Il prato davanti al lago è deserto, pulito e pettinato, vestito a festa con i bidoni arancioni sistemati in ordine vicino agli alberi e alle tre palle da biliardo, di fresco pittate di bianco.
Come si fa a fermare il tempo? Ho appena detto che mi piacciono tanto le sere di giugno, quando fa buio più tardi che mai e c’è più tempo per essere felici. È la sera del primo giugno ed è venuto a piovere sul kebab siriano, sulla limonata strepitosa alla menta e sulle nostre (tante) parole. Il fuggi fuggi degli altri clienti ha fatto spazio per noi a un tavolo un po’ più al riparo. Un signore anziano ci guarda di nascosto alla finestra. Chissà se ci ascolta mentre ci raccontiamo di stomaci orrorosi e fettuccine Alfredo e polizia al barbecue e punk in pensione e piante di cui prendersi cura per imparare a prendersi cura di sé stessi.
Come si fa a fermare il tempo? Quando per quanto ce lo si possa dire, avvisare, quando non ci si conosce abbastanza si fa fatica a credere che sia vero, che sì, “all good things must reach their rotten end”, che verrà il giorno in cui la parte marcia verrà alla luce, guarda che un giorno ti farò male, guarda che un giorno sarà troppo e me ne andrò, guarda che ti trascinerò in basso, ma all’inizio non ci si crede mai. Questo senso di scoperta, e la conosci questa canzone? Wow, sì che la conosco, ma da un’altra vita ugualmente memorabile. E guarda che faccio una salsa di pomodoro che spostati, e fammi provare le tue birre belghe anche se mi piace solo il whisky, e aspetta, ti aiuto a mettere la bici in cantina, e no grazie, come credi che abbia vissuto fino ad oggi con tutta la mia indipendenza? E guarda le montagne a picco sul fiordo dietro l’angolo di dove ho vissuto, però no, lì non c’erano tutte queste persone che qui ogni giorno mi cambiano la vita.

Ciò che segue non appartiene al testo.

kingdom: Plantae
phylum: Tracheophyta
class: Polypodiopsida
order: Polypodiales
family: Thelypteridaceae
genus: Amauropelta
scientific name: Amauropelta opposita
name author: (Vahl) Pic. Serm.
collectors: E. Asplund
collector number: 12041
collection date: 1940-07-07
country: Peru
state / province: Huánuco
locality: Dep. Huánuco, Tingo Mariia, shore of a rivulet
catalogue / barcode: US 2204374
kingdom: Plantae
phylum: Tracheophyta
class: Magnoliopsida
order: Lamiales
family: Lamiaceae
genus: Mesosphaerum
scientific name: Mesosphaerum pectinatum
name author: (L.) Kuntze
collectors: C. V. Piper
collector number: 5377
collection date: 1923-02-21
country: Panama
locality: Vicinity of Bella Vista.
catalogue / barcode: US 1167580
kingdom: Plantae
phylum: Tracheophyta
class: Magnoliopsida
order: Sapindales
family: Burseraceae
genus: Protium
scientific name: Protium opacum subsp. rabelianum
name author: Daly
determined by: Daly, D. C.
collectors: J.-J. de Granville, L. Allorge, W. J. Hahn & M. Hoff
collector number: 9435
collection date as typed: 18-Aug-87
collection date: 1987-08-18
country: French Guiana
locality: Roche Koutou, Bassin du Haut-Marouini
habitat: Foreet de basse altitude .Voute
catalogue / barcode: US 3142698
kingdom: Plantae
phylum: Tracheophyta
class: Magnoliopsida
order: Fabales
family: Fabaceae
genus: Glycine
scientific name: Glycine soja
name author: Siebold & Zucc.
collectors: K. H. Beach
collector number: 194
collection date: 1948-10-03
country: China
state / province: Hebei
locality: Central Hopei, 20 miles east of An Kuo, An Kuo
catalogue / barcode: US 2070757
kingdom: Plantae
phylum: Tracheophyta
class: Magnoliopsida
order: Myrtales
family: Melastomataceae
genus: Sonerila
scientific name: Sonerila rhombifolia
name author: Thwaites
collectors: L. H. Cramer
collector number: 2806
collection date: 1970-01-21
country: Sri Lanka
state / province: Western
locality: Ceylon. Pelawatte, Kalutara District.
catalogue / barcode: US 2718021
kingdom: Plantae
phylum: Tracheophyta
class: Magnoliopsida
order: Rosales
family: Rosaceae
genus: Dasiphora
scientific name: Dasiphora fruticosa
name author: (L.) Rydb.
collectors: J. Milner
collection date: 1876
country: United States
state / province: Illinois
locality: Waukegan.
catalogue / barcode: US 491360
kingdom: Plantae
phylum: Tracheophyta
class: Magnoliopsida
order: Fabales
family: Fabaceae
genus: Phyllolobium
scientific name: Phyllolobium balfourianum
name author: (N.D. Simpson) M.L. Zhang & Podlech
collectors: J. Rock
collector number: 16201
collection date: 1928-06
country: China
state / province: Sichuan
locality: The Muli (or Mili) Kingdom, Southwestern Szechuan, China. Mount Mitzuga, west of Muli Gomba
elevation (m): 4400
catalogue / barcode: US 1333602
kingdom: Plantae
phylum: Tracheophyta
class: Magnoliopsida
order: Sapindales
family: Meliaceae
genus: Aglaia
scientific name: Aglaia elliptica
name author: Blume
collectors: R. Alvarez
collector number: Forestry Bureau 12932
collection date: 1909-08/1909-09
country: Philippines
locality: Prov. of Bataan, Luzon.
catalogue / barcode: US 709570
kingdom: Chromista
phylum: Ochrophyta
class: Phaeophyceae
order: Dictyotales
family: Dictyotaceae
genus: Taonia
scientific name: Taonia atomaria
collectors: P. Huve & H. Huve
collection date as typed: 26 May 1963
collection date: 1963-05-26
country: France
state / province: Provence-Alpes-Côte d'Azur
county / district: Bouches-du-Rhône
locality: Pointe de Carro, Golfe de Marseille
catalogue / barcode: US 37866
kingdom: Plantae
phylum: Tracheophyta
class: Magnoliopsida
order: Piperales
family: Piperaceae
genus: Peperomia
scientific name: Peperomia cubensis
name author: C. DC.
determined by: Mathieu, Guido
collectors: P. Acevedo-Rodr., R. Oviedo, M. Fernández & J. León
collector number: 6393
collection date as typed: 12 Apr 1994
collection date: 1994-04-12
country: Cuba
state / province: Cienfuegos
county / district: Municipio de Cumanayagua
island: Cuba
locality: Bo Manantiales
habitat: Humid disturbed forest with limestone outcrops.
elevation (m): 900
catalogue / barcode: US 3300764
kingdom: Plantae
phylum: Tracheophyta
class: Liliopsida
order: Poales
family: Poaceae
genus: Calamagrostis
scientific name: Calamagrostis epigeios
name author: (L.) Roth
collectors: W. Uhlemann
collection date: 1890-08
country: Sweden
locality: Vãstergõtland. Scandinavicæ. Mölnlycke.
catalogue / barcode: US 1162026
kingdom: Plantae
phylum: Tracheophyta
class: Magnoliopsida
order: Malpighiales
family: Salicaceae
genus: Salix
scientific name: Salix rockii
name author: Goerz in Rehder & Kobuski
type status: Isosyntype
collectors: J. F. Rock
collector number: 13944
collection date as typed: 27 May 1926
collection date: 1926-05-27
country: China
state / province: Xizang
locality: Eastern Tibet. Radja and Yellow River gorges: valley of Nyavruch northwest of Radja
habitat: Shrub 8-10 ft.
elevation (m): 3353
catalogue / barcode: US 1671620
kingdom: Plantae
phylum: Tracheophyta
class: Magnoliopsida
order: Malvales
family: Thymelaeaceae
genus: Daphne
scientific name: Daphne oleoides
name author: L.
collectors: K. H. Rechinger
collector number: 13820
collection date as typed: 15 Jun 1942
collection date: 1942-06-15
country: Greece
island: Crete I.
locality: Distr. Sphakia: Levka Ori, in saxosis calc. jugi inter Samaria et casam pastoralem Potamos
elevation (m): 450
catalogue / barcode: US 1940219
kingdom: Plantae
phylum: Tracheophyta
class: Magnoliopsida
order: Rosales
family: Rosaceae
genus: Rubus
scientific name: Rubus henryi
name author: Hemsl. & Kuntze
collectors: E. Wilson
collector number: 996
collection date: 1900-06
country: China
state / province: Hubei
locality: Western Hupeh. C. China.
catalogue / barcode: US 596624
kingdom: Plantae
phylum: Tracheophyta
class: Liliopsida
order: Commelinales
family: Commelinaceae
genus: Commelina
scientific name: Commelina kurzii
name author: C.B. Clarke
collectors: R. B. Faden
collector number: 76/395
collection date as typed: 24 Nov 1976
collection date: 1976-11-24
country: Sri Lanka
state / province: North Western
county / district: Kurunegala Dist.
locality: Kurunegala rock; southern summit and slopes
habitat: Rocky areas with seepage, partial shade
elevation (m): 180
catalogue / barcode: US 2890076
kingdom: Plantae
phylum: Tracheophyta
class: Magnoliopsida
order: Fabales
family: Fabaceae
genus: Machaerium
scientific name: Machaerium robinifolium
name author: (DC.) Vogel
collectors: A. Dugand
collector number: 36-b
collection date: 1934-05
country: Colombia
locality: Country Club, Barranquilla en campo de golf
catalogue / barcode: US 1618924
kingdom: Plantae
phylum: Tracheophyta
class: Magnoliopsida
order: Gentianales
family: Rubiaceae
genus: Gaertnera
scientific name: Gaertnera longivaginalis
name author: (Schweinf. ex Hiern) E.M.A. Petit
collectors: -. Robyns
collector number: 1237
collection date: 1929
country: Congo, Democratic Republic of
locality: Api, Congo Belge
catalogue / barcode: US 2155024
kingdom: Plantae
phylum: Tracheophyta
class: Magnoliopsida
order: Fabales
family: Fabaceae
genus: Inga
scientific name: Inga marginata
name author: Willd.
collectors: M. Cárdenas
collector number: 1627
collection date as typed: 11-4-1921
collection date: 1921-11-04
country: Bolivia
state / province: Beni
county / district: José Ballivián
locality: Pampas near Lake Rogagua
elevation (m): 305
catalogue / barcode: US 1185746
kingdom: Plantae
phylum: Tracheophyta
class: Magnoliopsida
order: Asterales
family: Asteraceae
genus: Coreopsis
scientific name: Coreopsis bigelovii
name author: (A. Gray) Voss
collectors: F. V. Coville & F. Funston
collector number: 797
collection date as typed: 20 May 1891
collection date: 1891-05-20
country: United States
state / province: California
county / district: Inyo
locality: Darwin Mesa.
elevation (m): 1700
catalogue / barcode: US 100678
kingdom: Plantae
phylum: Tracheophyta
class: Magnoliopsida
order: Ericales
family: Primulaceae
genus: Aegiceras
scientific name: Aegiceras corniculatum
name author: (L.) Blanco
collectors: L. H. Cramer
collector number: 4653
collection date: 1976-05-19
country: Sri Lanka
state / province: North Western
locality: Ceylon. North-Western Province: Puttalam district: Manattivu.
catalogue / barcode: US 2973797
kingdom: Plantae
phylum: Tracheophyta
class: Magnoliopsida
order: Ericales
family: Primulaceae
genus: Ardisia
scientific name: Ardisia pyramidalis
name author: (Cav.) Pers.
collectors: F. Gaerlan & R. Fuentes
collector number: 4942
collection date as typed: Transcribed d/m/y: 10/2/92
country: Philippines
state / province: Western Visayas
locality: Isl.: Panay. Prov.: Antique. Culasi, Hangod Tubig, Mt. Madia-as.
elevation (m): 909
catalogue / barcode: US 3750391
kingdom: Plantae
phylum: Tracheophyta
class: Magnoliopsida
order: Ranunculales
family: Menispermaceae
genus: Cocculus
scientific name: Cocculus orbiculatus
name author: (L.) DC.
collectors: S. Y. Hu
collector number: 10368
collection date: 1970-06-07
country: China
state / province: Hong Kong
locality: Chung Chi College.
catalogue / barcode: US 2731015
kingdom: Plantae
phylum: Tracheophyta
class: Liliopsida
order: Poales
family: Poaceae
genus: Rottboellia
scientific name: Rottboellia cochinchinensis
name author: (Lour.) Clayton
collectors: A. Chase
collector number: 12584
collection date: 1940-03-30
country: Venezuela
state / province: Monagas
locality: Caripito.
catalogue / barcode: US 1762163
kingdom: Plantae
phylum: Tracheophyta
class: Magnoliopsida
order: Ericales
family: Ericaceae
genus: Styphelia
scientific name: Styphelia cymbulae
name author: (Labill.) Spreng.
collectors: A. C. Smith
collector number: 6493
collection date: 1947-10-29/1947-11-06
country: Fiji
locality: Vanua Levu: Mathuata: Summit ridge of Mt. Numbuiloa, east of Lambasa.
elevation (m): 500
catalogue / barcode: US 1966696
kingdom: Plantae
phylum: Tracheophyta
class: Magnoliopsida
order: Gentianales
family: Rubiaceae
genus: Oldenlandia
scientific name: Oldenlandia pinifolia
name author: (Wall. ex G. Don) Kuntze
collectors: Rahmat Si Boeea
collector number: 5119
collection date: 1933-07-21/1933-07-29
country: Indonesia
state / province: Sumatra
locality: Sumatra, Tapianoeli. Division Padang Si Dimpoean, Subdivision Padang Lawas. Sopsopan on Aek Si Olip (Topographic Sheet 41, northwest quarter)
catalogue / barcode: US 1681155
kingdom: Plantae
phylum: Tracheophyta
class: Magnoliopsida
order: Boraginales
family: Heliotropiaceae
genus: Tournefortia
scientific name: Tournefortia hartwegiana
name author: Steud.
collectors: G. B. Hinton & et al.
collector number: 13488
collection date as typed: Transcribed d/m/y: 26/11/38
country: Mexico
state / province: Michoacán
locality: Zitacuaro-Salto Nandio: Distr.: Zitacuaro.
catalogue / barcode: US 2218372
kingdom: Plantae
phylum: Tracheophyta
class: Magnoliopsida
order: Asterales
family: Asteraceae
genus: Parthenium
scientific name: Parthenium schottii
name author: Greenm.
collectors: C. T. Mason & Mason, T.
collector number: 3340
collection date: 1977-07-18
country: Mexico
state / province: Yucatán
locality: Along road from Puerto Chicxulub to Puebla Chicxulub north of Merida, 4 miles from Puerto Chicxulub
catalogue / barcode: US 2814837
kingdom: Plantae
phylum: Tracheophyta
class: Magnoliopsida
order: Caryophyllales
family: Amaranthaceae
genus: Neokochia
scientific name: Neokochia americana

Non me lo ricordo più, quando è successo, qual è stato il giorno in cui questa città mi ha salvato la vita. L’altro giorno, mentre attraversavo il parco nel mezzo di un barbecue di compleanno ho pensato che se un giorno non troppo lontano qualcuno o qualcosa mi strappasse via per sempre da questa città, non credo che reggerei, “come se andare lontano fosse uguale a morire”. Da ieri è giugno e giunta all’undicesimo mese in questa casa ho pensato di scrivere sul campanello il mio nome, quello delle mie due coinquiline e di Mila, il nostro cane. Sono quasi due mesi che fa caldo qui più che in Italia, dal giorno in cui un uomo si è schiantato con un furgone contro i tavolini dei ristoranti chic della città. Era il primo sabato dopo pasqua e il primo giorno di sole. Non ci penso mai. La città non è cambiata e non ha mai avuto paura nè ferite. Io l’estate scorsa avevo una ferita sul ginocchio che non andava via, ma prima di natale un’altra caduta ha cancellato quasi tutto. Occorre sempre una nuova ferita a cancellare quelle di prima. Ma la scorza è più dura, e la nuova ferita farà sempre meno male della precedente.
C’è un gran silenzio in questa casa e la finestra è sempre spalancata. Fuori le voci di grigliate in giardino, oltre agli immancabili uccellini che col loro canto dichiarano che è estate. Le patate del foodsharing sul tavolo. Devo cucinare per una cena, ma non prima di aver terminato la birra buona rimasta a metà da ieri sera. Non prima di aver scritto questa fotografia di questa settimana lunghissima, del caldo che si appiccica sulla pelle, del disordine e della meraviglia che lascia senza parole. Quando una vecchia ferita inaspettatamente se ne va e lascia il posto a pelle nuova pronta a farsi abbronzare, scorticare, sudare, a giorni nuovi da vivere, non ne avrò mai abbastanza.